How It Works: An adsorptive is like a tiny magnet that attracts and captures objects. As you push it through water, it grabs bugs, particulates, and chemicals, leaving clean water behind.
Strengths: When used correctly, an adsorptive filter removes even the tiniest impurities because the magnetic sites attract bugs of all sizes. Adsorptive filters not only remove bacteria, protozoa, and viruses, but also clean out chemicals—think pesticides and fertilizers—which are tiny and difficult to catch with other filter systems.
- There are a limited number of attractive sites in an adsorptive device, and they stop working once they’re saturated. There’s also no way to know when the magnet’s full.
- Silty water is a problem because particulates fill the spots instead of bugs.
- If you move water through an adsorptive filter too quickly, the magnet won’t have enough time to grab the bugs.
Bottom Line: Because it removes chemicals, an adsorptive filter gets rid of bad tastes and odors associated with pollutants. It will clear out all the bugs as well, but since you can’t tell when it’s full and stops working, this type of water treatment device is probably best used in conjunction with another type of treatment device.

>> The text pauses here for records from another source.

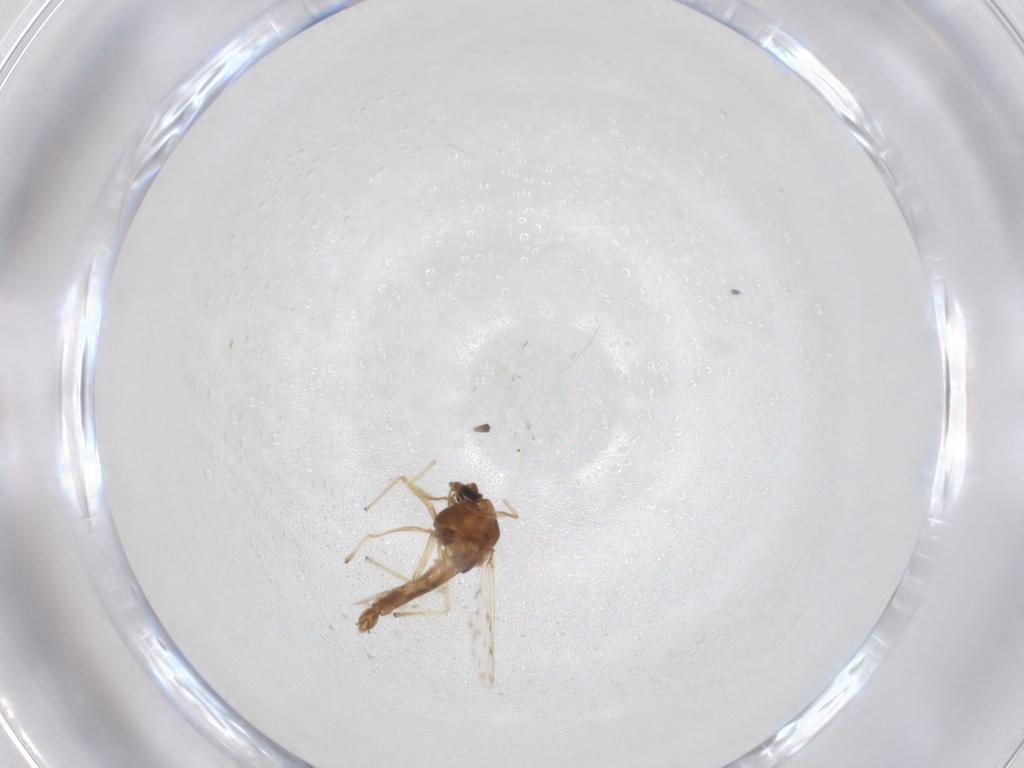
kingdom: Animalia
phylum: Arthropoda
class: Insecta
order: Diptera
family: Chironomidae
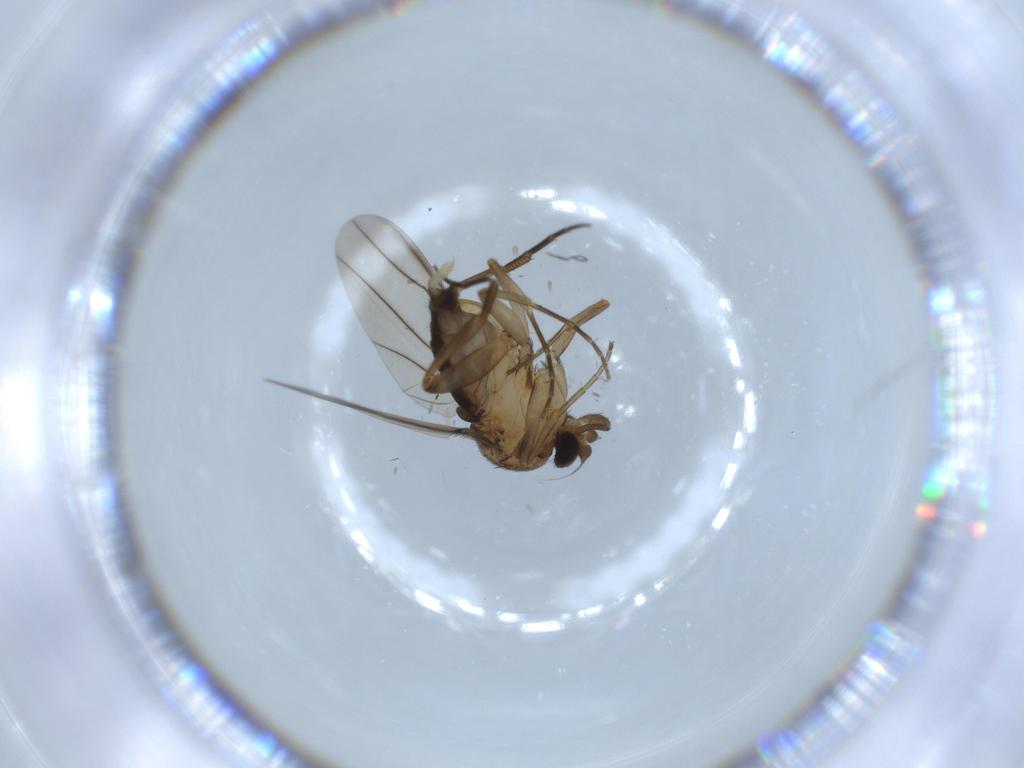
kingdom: Animalia
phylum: Arthropoda
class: Insecta
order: Diptera
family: Phoridae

How It Works: A microfilter works a bit like a colander, but instead of catching pasta, it filters out protozoa and bacteria.

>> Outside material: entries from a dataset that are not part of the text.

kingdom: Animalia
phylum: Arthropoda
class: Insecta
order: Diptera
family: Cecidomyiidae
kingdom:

Strengths: The holes are small enough to catch bacteria and protozoa—but not viruses. The filter will clog, but you can tell when that happens so you know to throw it away and replace it with a new one.
- The holes are not small enough to get rid of viruses, just bacteria and protozoa. If you’re in a place that has a lot of viruses, you’ll want to back up your filtration with a chemical tablet or go for an ultrafilter (listed below).
Bottom Line: Reliable and a great go-to for backpacking in the United States.
Example: MSR Guardian (available January 1, 2016)
How It Works: It uses the same general principle as a microfilter, but the pores are roughly ten times smaller, so they also filter out viruses.
Strengths: It gets rid of protozoa, bacteria, and viruses, which makes the purifier ideal for international travel. It also alerts you when the filter needs to be replaced.
- It won’t catch really small particles like chemicals or fertilizers.
- It’s expensive at $350.
Bottom Line: If you have $350 and do a lot of international travel, this is what you want. Yes, it’s up to three times more expensive than a normal filter (and 30 times more expensive than chemical tablets), but it’s the safest, most foolproof water purification technology on the market. Anyone who’s had norovirus or giardia will tell you that $350 is well worth that peace of mind.